In case you are concerned about parting with the money, I can absolutely and utterly assure you that David Baboulene's new book, Jumping Ships, is damn excellent. Hilarious. Worth every penny. Don't wait another moment.

And his first one was top notch too. You should buy both. They also make great presents.

Hope this helps.

Best regards.

David Baboulene

paul0510
25th June 2009, 22:12
Windy, you know what, I went and bought it as it was actually on sale here in Frankfurt in the English Dept. of a named bookstore. My mistake. Try explaining to fellow commuters on the 6:20 a.m. to Frankfurt, who see and greet you every morning, and have done so for the last 35 years or more but haven't the foggiest idea of one's previous life, just why you are sniggering in unabashed mood at some garishly-coloured paperback concerning the baudy-side of life at sea...and to top it all, in English! Don't do this to me Baboulene, I have a reputation to uphold!

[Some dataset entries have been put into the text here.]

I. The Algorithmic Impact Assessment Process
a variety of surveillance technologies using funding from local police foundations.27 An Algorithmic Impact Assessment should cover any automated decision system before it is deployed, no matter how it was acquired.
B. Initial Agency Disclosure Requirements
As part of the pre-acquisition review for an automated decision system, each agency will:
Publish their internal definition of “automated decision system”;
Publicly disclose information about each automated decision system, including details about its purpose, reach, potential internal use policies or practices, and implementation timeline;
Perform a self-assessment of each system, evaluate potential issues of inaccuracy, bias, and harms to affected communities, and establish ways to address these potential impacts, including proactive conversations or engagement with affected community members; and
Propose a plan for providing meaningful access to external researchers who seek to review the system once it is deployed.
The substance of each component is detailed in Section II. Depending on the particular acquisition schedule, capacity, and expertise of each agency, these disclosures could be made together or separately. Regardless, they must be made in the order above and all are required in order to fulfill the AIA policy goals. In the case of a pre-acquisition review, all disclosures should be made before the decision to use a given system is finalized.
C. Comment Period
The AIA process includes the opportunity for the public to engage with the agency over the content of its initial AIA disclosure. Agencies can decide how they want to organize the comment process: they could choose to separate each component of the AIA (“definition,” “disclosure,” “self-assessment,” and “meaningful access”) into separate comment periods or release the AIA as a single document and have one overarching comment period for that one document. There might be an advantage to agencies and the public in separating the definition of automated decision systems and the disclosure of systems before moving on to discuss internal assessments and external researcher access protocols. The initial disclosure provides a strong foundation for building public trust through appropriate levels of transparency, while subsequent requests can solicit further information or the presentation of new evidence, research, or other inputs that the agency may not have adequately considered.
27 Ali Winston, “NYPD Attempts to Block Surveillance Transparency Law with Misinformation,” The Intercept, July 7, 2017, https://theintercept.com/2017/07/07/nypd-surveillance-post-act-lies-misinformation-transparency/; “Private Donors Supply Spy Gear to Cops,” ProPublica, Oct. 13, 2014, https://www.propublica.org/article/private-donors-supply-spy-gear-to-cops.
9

I also spent time on the W.African coast with a Gerry outfit around 78/79. I was professional 2M at the time and when at anchor in Lagos Roads I was 'armed' in the early hours with a Schermuly rocket pistol which was to deter the influx of 'whites of eyes' should they appear over the gunwale in order to crack a box or two on deck.....which they invariably did anyway. I think back sometimes and wonder if I'd ever've had the guts to fire that thing in spite, or nobble somebody with a pick-axe handle!
Can relate to the graceful excursion into the Congolese bushes albeit far further north and during a Kiel Canal transit. Pilot was also at fault....he was prattling on at me about his family life in the early hours such that I, as 1/O and helmsman, forgot to turn left at the next corner. Shiiiit happens.

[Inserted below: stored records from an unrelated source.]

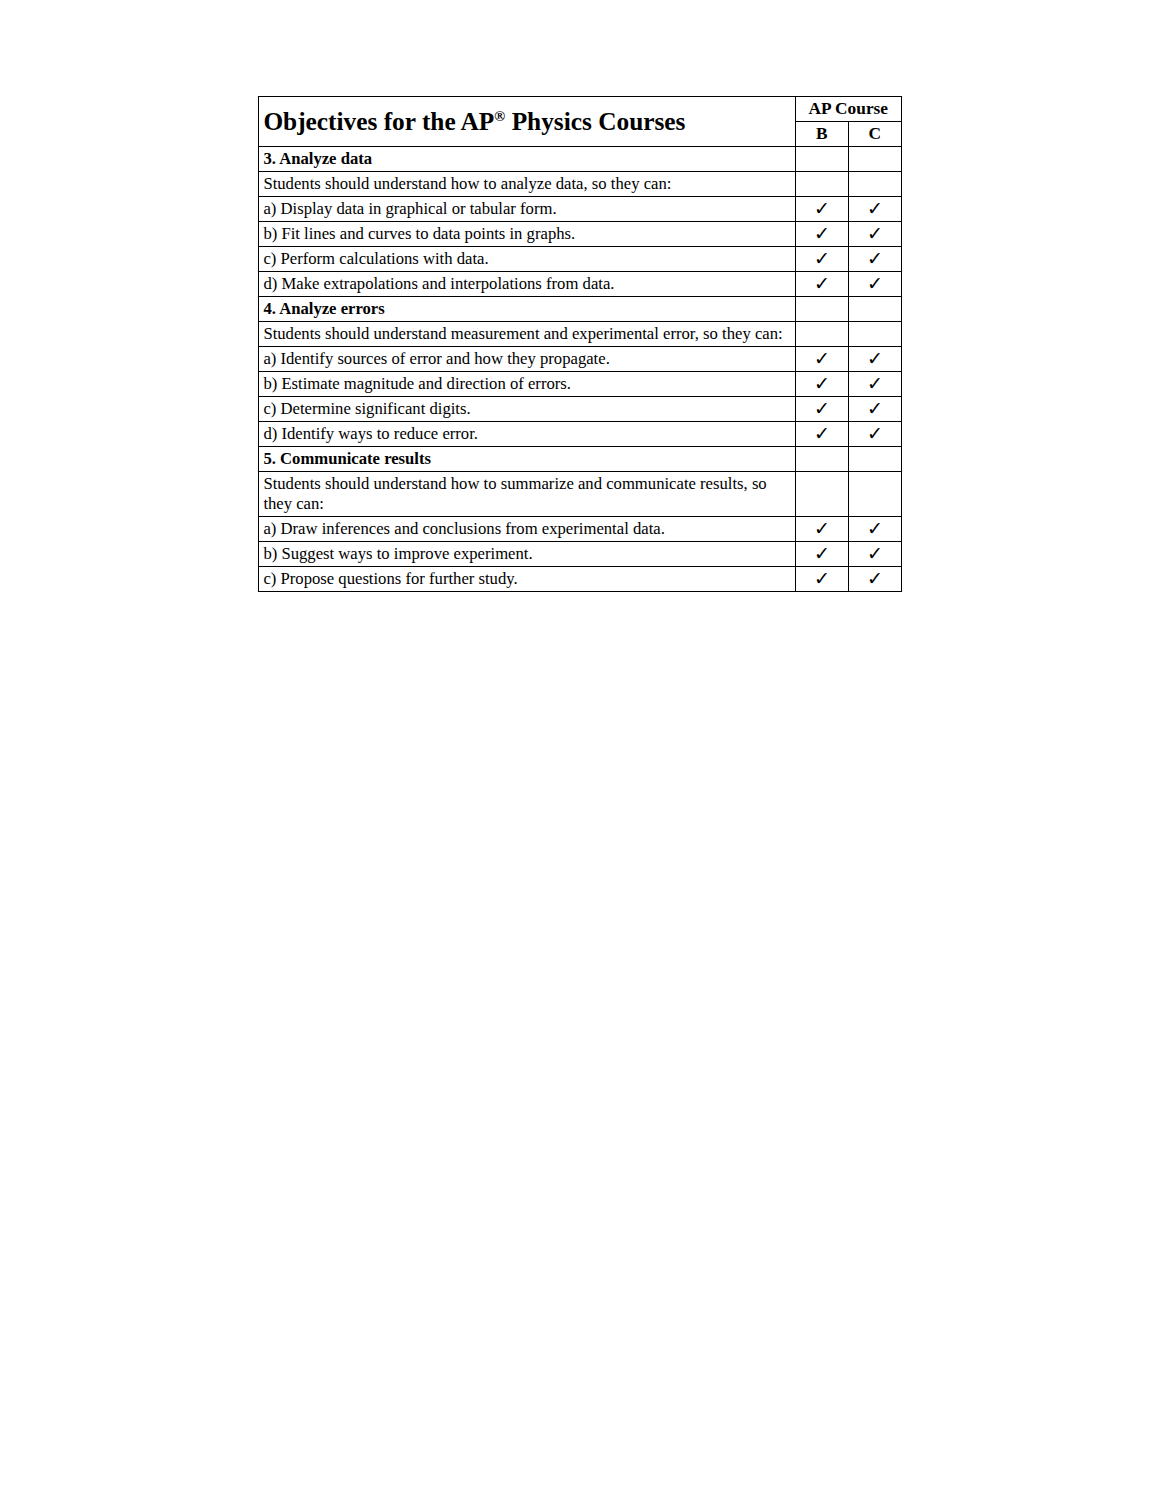| Objectives for the AP ® Physics Courses | AP Course |
| B | C |
| 3. Analyze data | | |
| Students should understand how to analyze data, so they can: | | |
| a) Display data in graphical or tabular form. | ✓ | ✓ |
| b) Fit lines and curves to data points in graphs. | ✓ | ✓ |
| c) Perform calculations with data. | ✓ | ✓ |
| d) Make extrapolations and interpolations from data. | ✓ | ✓ |
| 4. Analyze errors | | |
| Students should understand measurement and experimental error, so they can: | | |
| a) Identify sources of error and how they propagate. | ✓ | ✓ |
| b) Estimate magnitude and direction of errors. | ✓ | ✓ |
| c) Determine significant digits. | ✓ | ✓ |
| d) Identify ways to reduce error. | ✓ | ✓ |
| 5. Communicate results | | |
| Students should understand how to summarize and communicate results, so they can: | | |
| a) Draw inferences and conclusions from experimental data. | ✓ | ✓ |
| b) Suggest ways to improve experiment. | ✓ | ✓ |
| c) Propose questions for further study. | ✓ | ✓ |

Still only halfway through your escapades and enjoying every page! We didn't have half-so-much fun in port as Apprentices / Officers on tankers but sea life in general, whether Bank Line or BP Tankers, has certainly shaped our lives.

Gonna have to find myself a secluded seat in the morning for the 'tale of the Quikfit Chessmen'

(Thumb)

Windy
9th July 2009, 22:44
Thanks for the kind words, blokies. Much appreciated.

The big news for me is that I'm on Radio 4 on Saturday (12th July 09). Excess Baggage about 10.00am. The show is themed on travelling on cargo ships as passengers.

I wasn't nervous, even at the prospect of being interviewed by the wonderful Sandi Toksvig, or even when they told me there were 1.4m listeners, but when they told me they were sending a BBC car for me, I've been feeling all weird ever since...

Cheers!

Windy B

rabaul
11th July 2009, 18:40
I enjoyed your turn on radio 4 this morning your description of pirates in Nigeria mirrored my own - good luck with the book sales.

stay well

Bill

callpor
31st December 2010, 16:53
Hey Paul,

In case you are concerned about parting with the money, I can absolutely and utterly assure you that David Baboulene's new book, Jumping Ships, is damn excellent. Hilarious. Worth every penny. Don't wait another moment.

And his first one was top notch too. You should buy both. They also make great presents.

Hope this helps.

Best regards.

David Baboulene

Windy,

I bought both your books and have just finished reading them. They were a really great read and thoroughly enjoyed hearing all your escapades on what were obvioulsy Bankline vessels.

They brought back a lot of nostalgia from my own apprenticeship with a different company some 12 or so years earlier than you. One thing that mystifies me though is that you appeared to have so much money. In the Company I served my time with all the Apprentices were always broke. If I recall correctly when I started we got about 2.10s per week and finished my time on the princly sum of 25 per month. We could never afford a case of beer (were only allowed 2 cans per day anyway) and were always looking for ways to supplement our income. On the NZ and Auzzie coast we got shore based wages whilst prepaing holds for reefer cargoes and occasionally when off duty signed-on with the warfie union to work evening shifts with a gang, sometimes even on our own vessel.

I'm looking forward to your third book in this series. When can this be expected to appear?